Stories on Depression: I Don’t Need You to Tell Me to ‘Stop Worrying’. I Will Always Worry

Stories on Depression: I Don’t Need You to Tell Me to ‘Stop Worrying’. I Will Always Worry

Ah depression and anxiety, my two controversial friends that have placed me in a non-consensual three-way relationship which is often very difficult to deal with. I can wake up some days and feel like I’m ready to take on anything. But on one side of the bed, I’ll have my anxiety badgering me about the million and one things that will go wrong today. And on the other side of the bed, my depression will remind me about the social event that I’ll be taking part in later that evening and casually reminding me that no matter how confident I’ll appear to be, that the people I think that love me in fact don’t, they’d rather I not be there, and that I’m weak and eventually push everyone I love away from me. And then I get up and get on with my day, after crying on my pillow and admitting defeat.

Some would call me over-emotional. Some will tell me, and have told me before, to simply move past my problems and carry on. Some people just don’t understand how you can’t just put the thing that’s worrying you, or dragging you down, in the bin and never look back. Sometimes I am able to do this, and I feel better. But when I can’t, please understand that it’s not that I don’t want to feel happy or stop my brain racing. Believe me, if I could do it all the time, I would. But I am constantly battling my anxiety and depression, and sometimes they win, and it can be hard to control. Imagine playing your favourite video game and you have the controller, but sometimes, the controls will bug out, not work like they should, and it starts ruining your game. That is what my anxiety and depression feel like to me.
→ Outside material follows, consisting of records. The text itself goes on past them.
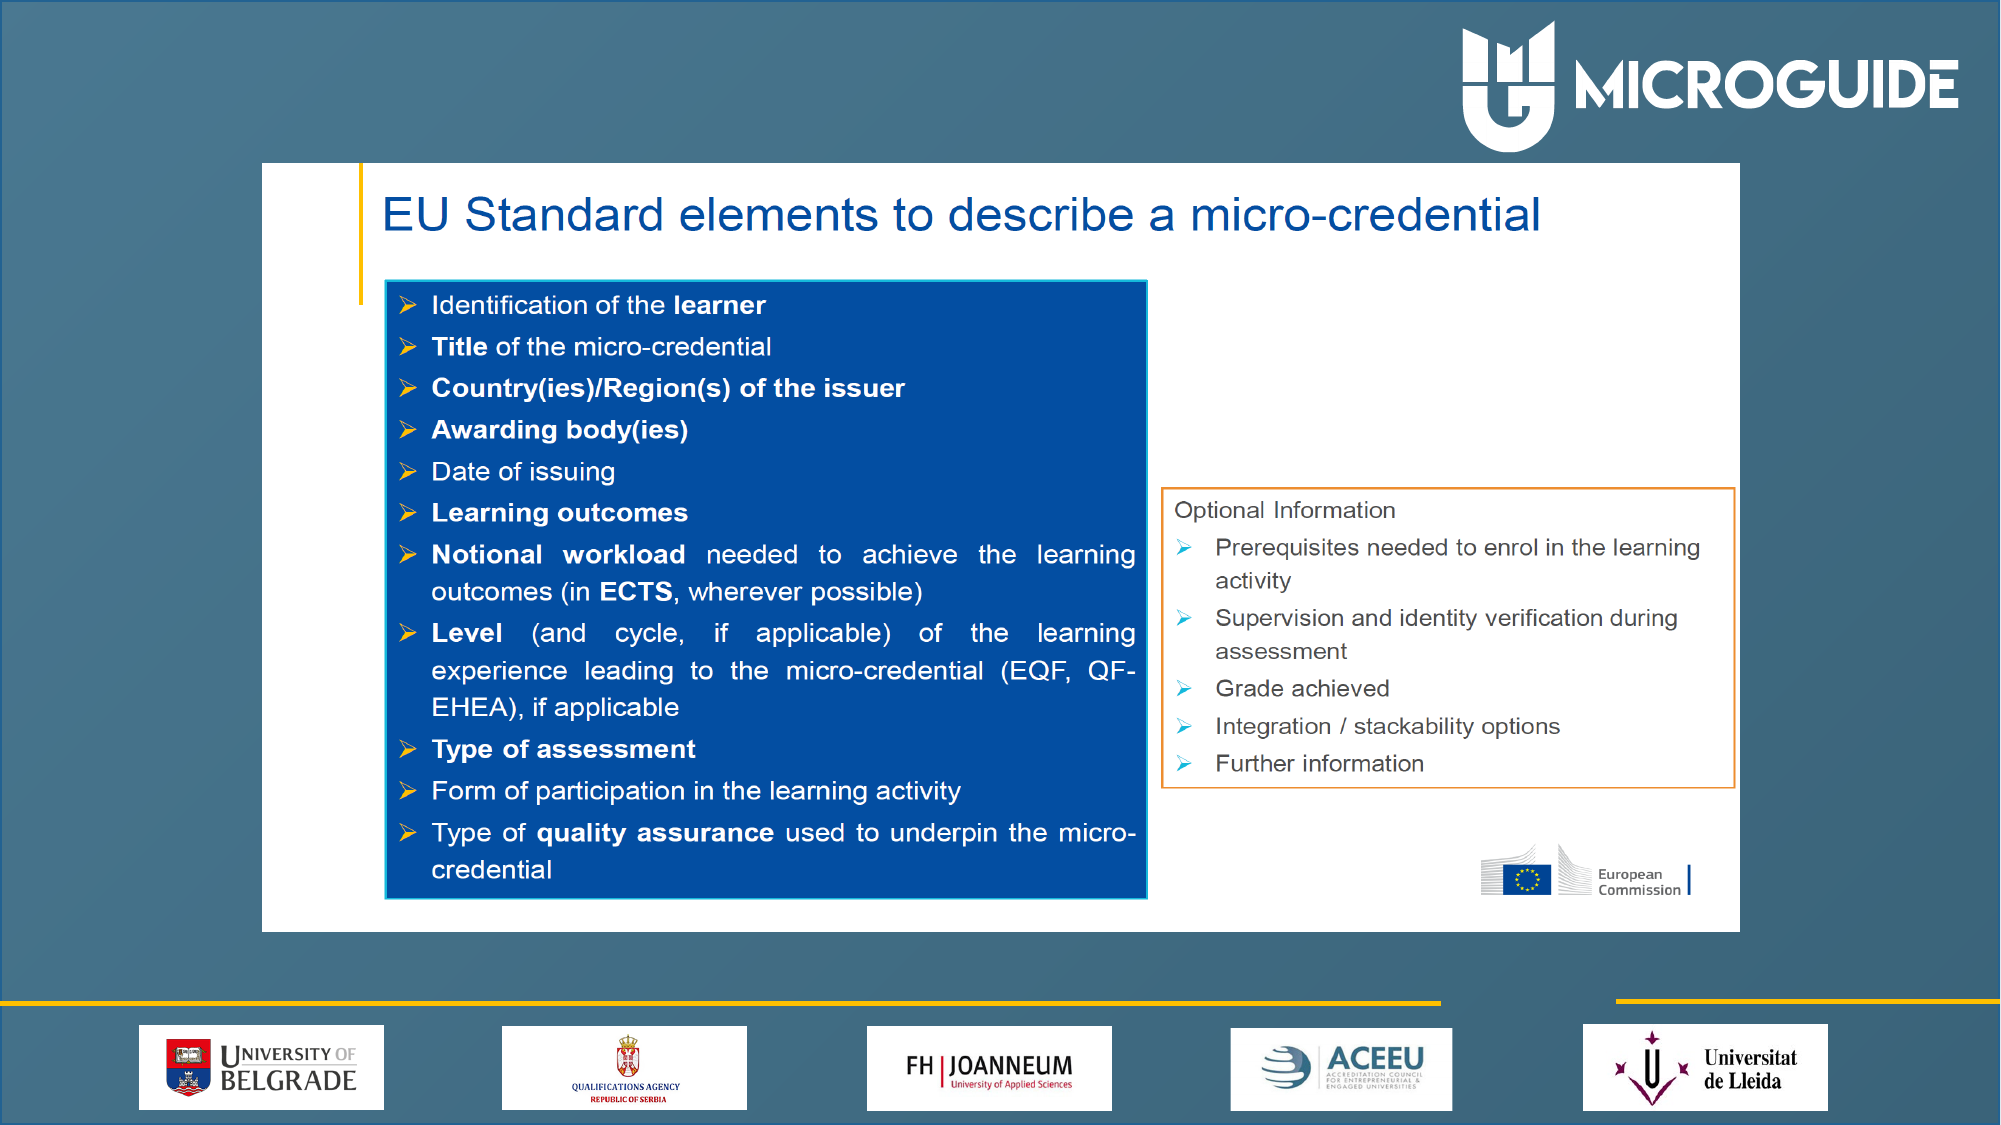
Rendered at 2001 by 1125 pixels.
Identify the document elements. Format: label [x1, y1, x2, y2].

picture [1455, 18, 1964, 153]
picture [502, 1026, 747, 1110]
picture [1230, 1028, 1453, 1111]
picture [867, 1026, 1112, 1111]
picture [1583, 1024, 1828, 1111]
picture [262, 162, 1740, 932]
picture [139, 1025, 384, 1110]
I don’t blame people that don’t understand my anxiety and depression, I really don’t. From an outsider looking in, it may just look like I’m over-reacting, that I’m dramatic and attention seeking. I’m very aware of what it may look like, but I promise it is not that. I take antidepressants to help keep my anxiety and depression on the low-down, but that doesn’t mean that I am ‘cured’. It also doesn’t mean that I am sick, or that I can’t be like anyone else, do things that everyone else can and live a relatively normal life. Because I can. I just occasionally put my training wheels back on when I feel like I need them.

I don’t need you to tell me to ‘stop worrying’ because I will always worry, even if my face and body language says otherwise. I sometimes need that reassurance that everything is ok, that I am loved, and that you won’t leave me when I need you the most, even if in the depths of my brain, my depression is telling me it’s not true. But I also don’t need you to be afraid of me, because underneath the dark cloud that my anxiety and depression form, there’s a normal human being who wants to be loved, is kind, understanding, has a sense of humour (or so I’d like to think) and always tries to put a smile on her face and on other people’s, even if it feels like I’m losing my battle.

Today has been a day where my anxiety and depression defeated me but writing this is my way of taking back control. It is temporary, and I have accepted that, but I’ll bounce back because I always do.